* Task to carry out *
Only a number is wanted: how many lines in the records below contain "that"?

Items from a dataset
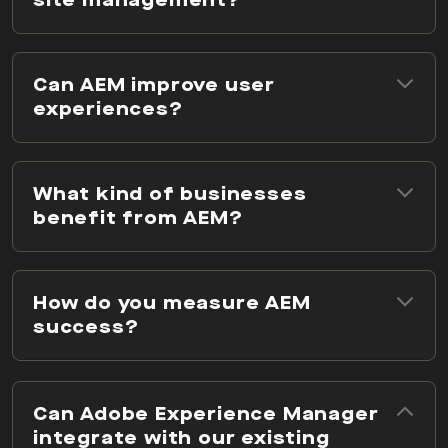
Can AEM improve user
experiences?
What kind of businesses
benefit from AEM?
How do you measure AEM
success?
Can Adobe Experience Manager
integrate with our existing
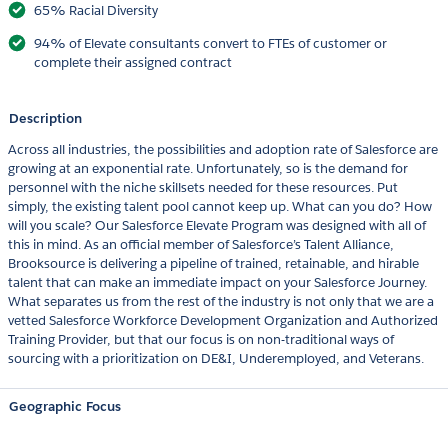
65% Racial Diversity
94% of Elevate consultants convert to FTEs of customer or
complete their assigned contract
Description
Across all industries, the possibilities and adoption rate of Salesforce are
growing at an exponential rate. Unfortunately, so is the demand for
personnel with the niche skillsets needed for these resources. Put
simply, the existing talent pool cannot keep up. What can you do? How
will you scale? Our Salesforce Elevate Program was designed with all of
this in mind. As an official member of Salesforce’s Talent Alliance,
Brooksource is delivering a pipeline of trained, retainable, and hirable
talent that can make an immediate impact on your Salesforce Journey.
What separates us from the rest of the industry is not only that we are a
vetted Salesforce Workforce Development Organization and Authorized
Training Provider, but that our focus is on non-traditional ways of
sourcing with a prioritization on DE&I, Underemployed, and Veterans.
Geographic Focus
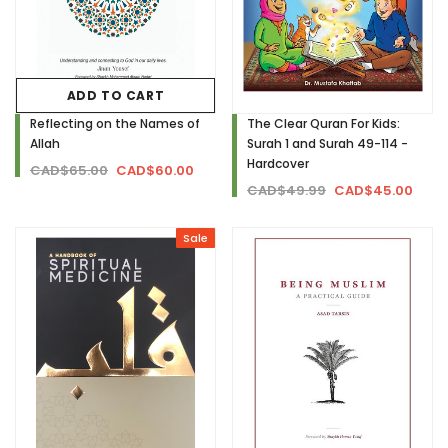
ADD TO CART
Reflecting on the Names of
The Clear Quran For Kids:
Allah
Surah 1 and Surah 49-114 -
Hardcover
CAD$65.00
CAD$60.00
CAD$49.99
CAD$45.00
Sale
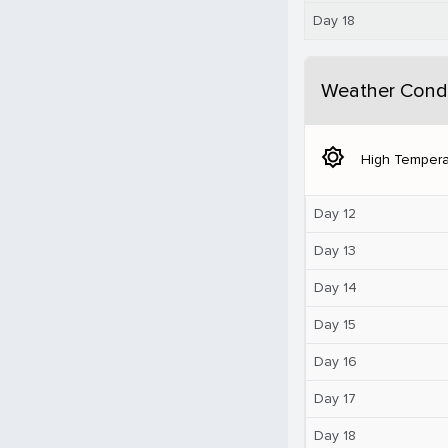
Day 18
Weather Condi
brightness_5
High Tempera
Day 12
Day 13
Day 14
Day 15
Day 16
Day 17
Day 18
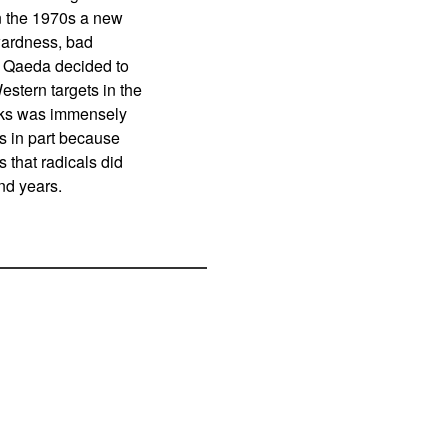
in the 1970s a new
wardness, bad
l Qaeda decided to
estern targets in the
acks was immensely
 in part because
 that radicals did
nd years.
...
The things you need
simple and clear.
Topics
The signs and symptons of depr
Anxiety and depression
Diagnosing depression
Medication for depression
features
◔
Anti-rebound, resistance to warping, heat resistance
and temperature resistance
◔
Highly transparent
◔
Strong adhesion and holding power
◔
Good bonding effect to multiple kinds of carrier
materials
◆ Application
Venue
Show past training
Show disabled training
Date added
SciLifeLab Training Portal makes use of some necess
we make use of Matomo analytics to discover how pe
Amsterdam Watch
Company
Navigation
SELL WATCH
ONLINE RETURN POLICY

* Expected output *
4